— GIVEN INFORMATION —

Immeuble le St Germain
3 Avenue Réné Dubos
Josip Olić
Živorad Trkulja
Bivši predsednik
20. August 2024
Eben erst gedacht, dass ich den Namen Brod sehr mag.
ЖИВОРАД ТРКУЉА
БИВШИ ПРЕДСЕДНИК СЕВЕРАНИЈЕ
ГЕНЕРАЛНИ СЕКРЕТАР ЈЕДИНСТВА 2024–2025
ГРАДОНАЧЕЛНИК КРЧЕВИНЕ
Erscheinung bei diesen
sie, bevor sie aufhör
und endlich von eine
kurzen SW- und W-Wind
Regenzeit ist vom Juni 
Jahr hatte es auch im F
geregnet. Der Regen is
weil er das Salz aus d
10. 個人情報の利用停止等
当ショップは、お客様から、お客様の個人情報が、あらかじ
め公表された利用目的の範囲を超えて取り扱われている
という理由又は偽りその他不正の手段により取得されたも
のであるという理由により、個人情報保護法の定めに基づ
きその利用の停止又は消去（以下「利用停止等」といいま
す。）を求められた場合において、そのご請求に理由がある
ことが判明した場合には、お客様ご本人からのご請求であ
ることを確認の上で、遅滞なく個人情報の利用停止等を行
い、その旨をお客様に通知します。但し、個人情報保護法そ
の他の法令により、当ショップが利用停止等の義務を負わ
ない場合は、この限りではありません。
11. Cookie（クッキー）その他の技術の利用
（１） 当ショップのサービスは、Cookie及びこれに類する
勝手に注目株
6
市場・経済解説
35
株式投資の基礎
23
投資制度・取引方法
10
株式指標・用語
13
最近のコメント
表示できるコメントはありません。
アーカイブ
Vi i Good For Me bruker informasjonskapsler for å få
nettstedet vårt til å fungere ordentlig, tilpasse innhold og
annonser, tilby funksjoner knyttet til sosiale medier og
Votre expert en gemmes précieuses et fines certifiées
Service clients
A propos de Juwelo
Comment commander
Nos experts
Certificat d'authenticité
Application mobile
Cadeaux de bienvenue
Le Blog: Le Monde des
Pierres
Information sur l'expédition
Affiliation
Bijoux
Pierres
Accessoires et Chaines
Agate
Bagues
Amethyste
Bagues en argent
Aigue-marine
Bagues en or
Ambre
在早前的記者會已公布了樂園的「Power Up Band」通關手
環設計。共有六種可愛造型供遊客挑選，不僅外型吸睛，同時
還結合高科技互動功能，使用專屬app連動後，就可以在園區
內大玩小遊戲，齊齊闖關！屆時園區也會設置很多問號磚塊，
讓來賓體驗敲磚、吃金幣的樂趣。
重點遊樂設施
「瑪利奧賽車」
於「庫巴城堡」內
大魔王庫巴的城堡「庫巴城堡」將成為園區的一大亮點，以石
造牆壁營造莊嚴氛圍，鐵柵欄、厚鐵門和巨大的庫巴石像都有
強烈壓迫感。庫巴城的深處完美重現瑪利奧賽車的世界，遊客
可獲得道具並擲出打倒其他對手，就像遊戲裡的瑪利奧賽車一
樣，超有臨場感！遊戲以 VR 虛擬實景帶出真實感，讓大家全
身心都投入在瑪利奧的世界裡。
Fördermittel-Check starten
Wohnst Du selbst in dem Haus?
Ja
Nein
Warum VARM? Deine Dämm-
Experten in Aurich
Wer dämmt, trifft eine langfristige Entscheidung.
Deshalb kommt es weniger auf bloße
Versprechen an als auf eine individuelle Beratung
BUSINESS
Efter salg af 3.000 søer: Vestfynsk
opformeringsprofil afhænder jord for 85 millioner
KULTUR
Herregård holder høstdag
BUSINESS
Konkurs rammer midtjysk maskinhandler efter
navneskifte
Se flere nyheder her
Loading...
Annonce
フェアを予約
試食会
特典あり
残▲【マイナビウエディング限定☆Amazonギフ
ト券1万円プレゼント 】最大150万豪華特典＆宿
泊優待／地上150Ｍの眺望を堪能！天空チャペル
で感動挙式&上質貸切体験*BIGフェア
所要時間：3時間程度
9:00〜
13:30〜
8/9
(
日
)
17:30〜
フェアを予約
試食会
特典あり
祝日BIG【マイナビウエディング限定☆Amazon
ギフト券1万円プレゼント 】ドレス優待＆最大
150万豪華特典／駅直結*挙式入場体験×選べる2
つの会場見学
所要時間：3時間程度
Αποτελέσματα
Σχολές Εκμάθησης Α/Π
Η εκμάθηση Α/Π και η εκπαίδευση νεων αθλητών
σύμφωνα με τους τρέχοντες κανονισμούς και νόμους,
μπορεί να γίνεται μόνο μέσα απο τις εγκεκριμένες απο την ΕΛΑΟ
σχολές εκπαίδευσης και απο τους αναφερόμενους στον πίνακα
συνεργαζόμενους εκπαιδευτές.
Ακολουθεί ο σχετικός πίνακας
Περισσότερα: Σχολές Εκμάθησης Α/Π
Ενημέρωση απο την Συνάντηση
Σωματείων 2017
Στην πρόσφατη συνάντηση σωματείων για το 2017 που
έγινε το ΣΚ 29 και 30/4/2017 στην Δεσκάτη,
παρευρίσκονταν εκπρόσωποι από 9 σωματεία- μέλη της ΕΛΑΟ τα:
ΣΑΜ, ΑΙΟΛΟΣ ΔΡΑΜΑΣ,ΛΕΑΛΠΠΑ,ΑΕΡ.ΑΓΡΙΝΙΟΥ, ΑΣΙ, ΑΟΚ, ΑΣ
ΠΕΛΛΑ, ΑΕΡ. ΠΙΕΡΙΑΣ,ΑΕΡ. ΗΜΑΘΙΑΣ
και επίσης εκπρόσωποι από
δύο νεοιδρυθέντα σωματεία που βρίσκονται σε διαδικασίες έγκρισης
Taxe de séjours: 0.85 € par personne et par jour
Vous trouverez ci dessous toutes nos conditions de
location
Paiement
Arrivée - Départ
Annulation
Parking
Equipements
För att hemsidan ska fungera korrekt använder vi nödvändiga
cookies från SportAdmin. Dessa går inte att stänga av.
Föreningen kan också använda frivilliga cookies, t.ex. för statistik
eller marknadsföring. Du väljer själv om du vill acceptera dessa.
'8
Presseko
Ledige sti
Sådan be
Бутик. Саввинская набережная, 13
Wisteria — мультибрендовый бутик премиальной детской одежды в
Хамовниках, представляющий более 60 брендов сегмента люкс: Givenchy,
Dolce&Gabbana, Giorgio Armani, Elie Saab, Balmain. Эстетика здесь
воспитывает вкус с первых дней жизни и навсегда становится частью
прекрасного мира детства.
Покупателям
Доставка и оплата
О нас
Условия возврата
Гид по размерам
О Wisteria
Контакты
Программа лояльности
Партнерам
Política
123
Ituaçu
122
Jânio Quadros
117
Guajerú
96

— WHAT IS BEING ASKED —
Return exactly what appears above, from the first line of the entries to the line with "す。）を求められた場合において、そのご請求に理由がある", inclusive.

— RESPONSE AREA —
Immeuble le St Germain
3 Avenue Réné Dubos
Josip Olić
Živorad Trkulja
Bivši predsednik
20. August 2024
Eben erst gedacht, dass ich den Namen Brod sehr mag.
ЖИВОРАД ТРКУЉА
БИВШИ ПРЕДСЕДНИК СЕВЕРАНИЈЕ
ГЕНЕРАЛНИ СЕКРЕТАР ЈЕДИНСТВА 2024–2025
ГРАДОНАЧЕЛНИК КРЧЕВИНЕ
Erscheinung bei diesen
sie, bevor sie aufhör
und endlich von eine
kurzen SW- und W-Wind
Regenzeit ist vom Juni 
Jahr hatte es auch im F
geregnet. Der Regen is
weil er das Salz aus d
10. 個人情報の利用停止等
当ショップは、お客様から、お客様の個人情報が、あらかじ
め公表された利用目的の範囲を超えて取り扱われている
という理由又は偽りその他不正の手段により取得されたも
のであるという理由により、個人情報保護法の定めに基づ
きその利用の停止又は消去（以下「利用停止等」といいま
す。）を求められた場合において、そのご請求に理由がある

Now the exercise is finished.